◆ **Istruzioni del compito**
Riporta alla lettera il passo della recensione dello spettacolo che comincia con "Recensione dello spettacolo Le" e prosegue fino a "entro la giornata.".

◆ **Testo fornito**
###

Recensione dello spettacolo Le regole per vivere. Di Sam Holcroft con Elisa Di Eusanio, Alessia Giuliani, Alberto Giusta, Davide Lorino, Orietta Notari, Aldo Ottobrino e con Iulia Bonagura. Regia di Antonio Zavatteri. In scena al teatro Ambra Jovinelli dal 8 al 19 maggio 2019

Posta in quella terra di mezzo che nasconde e accoglie la vera essenza di noi stessi separandola dalla finzione, la commedia esplora i pensieri, emozioni ed intenzioni mai trasformati in azione, di un gruppo famigliare imperniato attorno a due fratelli, Matteo ed Adamo che trascorrono la vigilia di Natale in casa dei loro genitori, insieme alle rispettive compagne, Carola e Giovanna, osservate speciali di Elide (Orietta Notari) la madre dei due fratelli. Il padre, Franco (Alberto Giusta), ricoverato per un problema di salute, verrà comunque dimesso entro la giornata.

###

◆ **Elenco dei record**
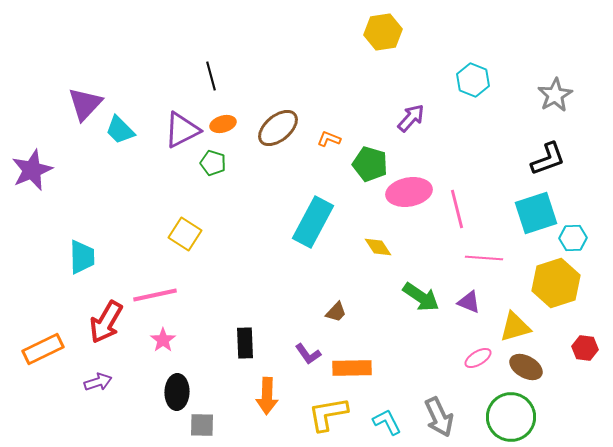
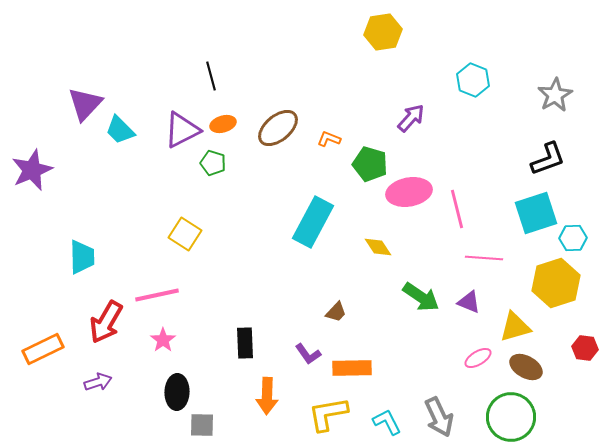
pink line at (155, 295): moved 2 px right
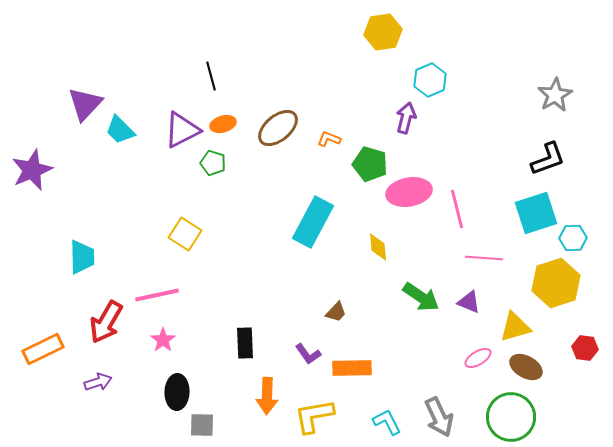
cyan hexagon at (473, 80): moved 43 px left; rotated 16 degrees clockwise
purple arrow at (411, 118): moved 5 px left; rotated 28 degrees counterclockwise
yellow diamond at (378, 247): rotated 28 degrees clockwise
yellow L-shape at (328, 414): moved 14 px left, 2 px down
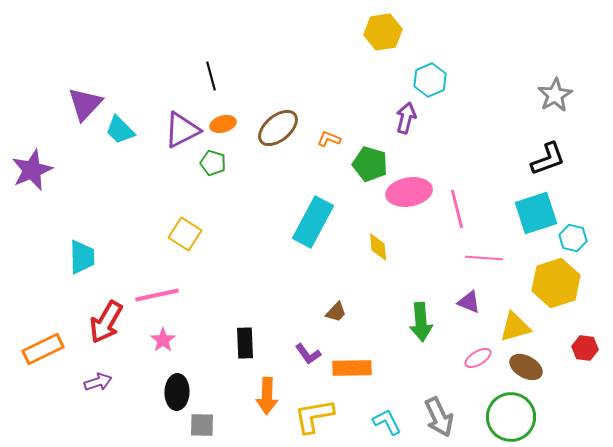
cyan hexagon at (573, 238): rotated 16 degrees clockwise
green arrow at (421, 297): moved 25 px down; rotated 51 degrees clockwise
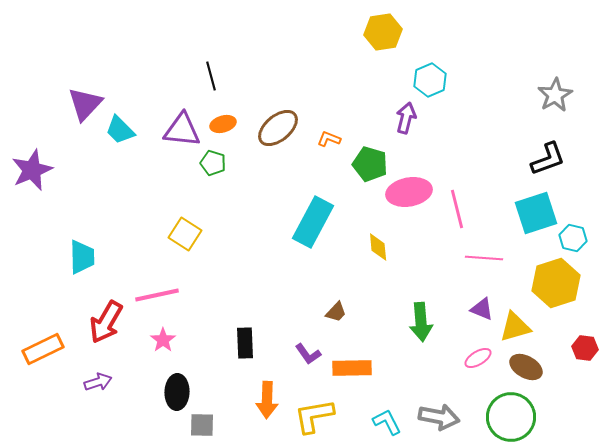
purple triangle at (182, 130): rotated 33 degrees clockwise
purple triangle at (469, 302): moved 13 px right, 7 px down
orange arrow at (267, 396): moved 4 px down
gray arrow at (439, 417): rotated 54 degrees counterclockwise
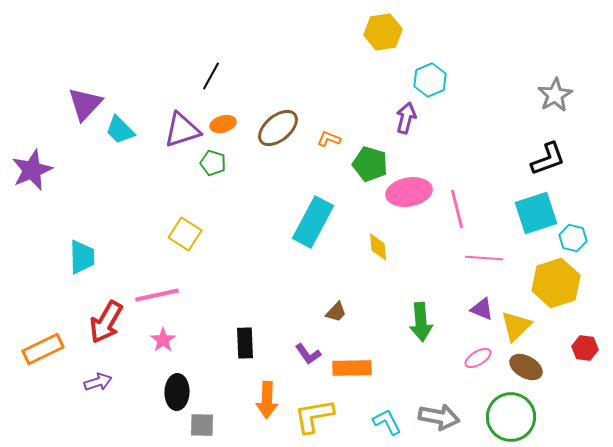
black line at (211, 76): rotated 44 degrees clockwise
purple triangle at (182, 130): rotated 24 degrees counterclockwise
yellow triangle at (515, 327): moved 1 px right, 1 px up; rotated 28 degrees counterclockwise
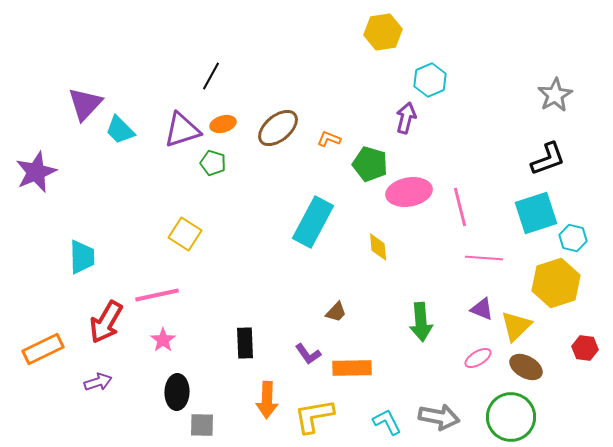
purple star at (32, 170): moved 4 px right, 2 px down
pink line at (457, 209): moved 3 px right, 2 px up
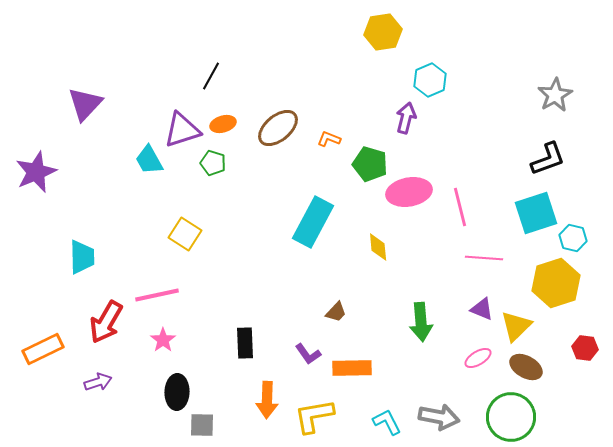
cyan trapezoid at (120, 130): moved 29 px right, 30 px down; rotated 16 degrees clockwise
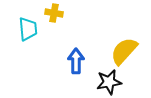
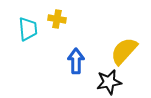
yellow cross: moved 3 px right, 6 px down
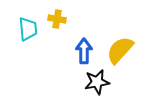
yellow semicircle: moved 4 px left, 1 px up
blue arrow: moved 8 px right, 10 px up
black star: moved 12 px left
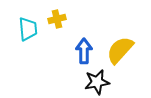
yellow cross: rotated 24 degrees counterclockwise
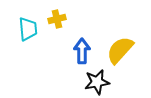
blue arrow: moved 2 px left
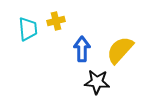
yellow cross: moved 1 px left, 2 px down
blue arrow: moved 2 px up
black star: rotated 15 degrees clockwise
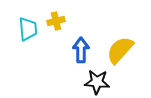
blue arrow: moved 1 px left, 1 px down
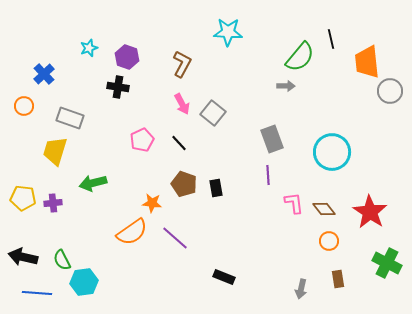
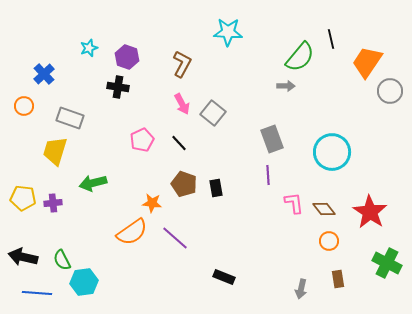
orange trapezoid at (367, 62): rotated 40 degrees clockwise
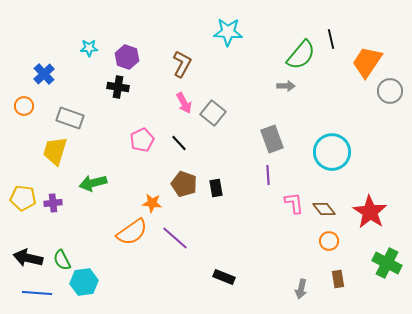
cyan star at (89, 48): rotated 18 degrees clockwise
green semicircle at (300, 57): moved 1 px right, 2 px up
pink arrow at (182, 104): moved 2 px right, 1 px up
black arrow at (23, 257): moved 5 px right, 1 px down
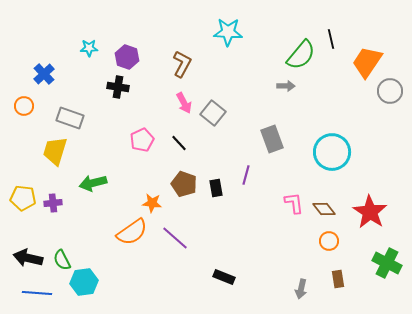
purple line at (268, 175): moved 22 px left; rotated 18 degrees clockwise
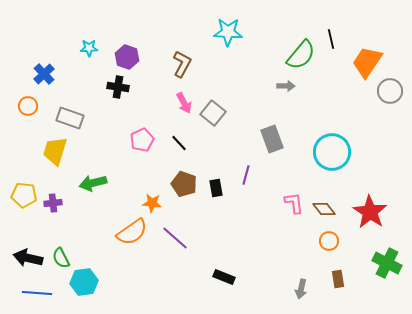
orange circle at (24, 106): moved 4 px right
yellow pentagon at (23, 198): moved 1 px right, 3 px up
green semicircle at (62, 260): moved 1 px left, 2 px up
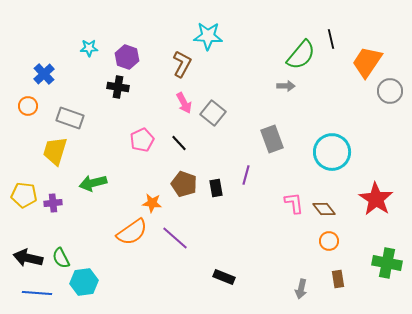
cyan star at (228, 32): moved 20 px left, 4 px down
red star at (370, 212): moved 6 px right, 13 px up
green cross at (387, 263): rotated 16 degrees counterclockwise
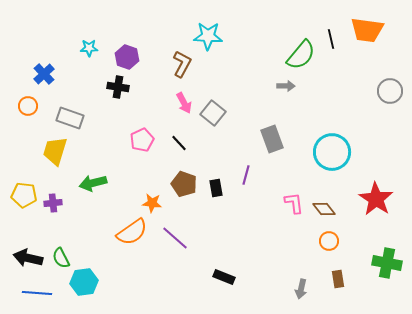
orange trapezoid at (367, 62): moved 32 px up; rotated 116 degrees counterclockwise
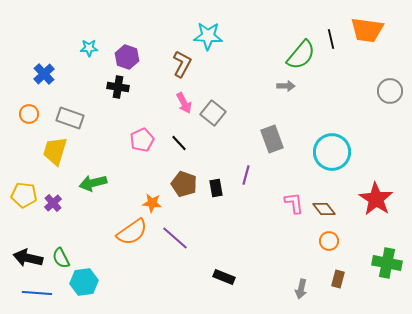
orange circle at (28, 106): moved 1 px right, 8 px down
purple cross at (53, 203): rotated 36 degrees counterclockwise
brown rectangle at (338, 279): rotated 24 degrees clockwise
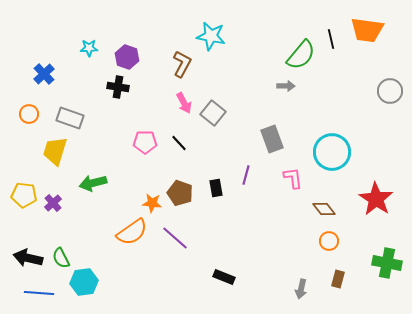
cyan star at (208, 36): moved 3 px right; rotated 8 degrees clockwise
pink pentagon at (142, 140): moved 3 px right, 2 px down; rotated 25 degrees clockwise
brown pentagon at (184, 184): moved 4 px left, 9 px down
pink L-shape at (294, 203): moved 1 px left, 25 px up
blue line at (37, 293): moved 2 px right
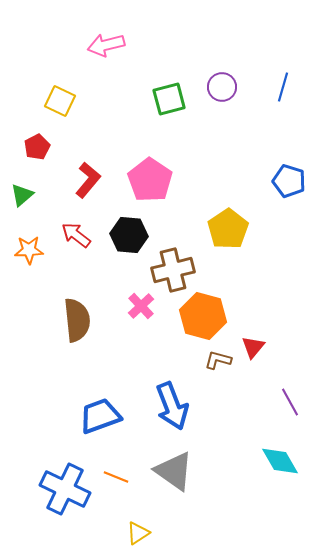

###

◆ **Risultato del compito**
Recensione dello spettacolo Le regole per vivere. Di Sam Holcroft con Elisa Di Eusanio, Alessia Giuliani, Alberto Giusta, Davide Lorino, Orietta Notari, Aldo Ottobrino e con Iulia Bonagura. Regia di Antonio Zavatteri. In scena al teatro Ambra Jovinelli dal 8 al 19 maggio 2019

Posta in quella terra di mezzo che nasconde e accoglie la vera essenza di noi stessi separandola dalla finzione, la commedia esplora i pensieri, emozioni ed intenzioni mai trasformati in azione, di un gruppo famigliare imperniato attorno a due fratelli, Matteo ed Adamo che trascorrono la vigilia di Natale in casa dei loro genitori, insieme alle rispettive compagne, Carola e Giovanna, osservate speciali di Elide (Orietta Notari) la madre dei due fratelli. Il padre, Franco (Alberto Giusta), ricoverato per un problema di salute, verrà comunque dimesso entro la giornata.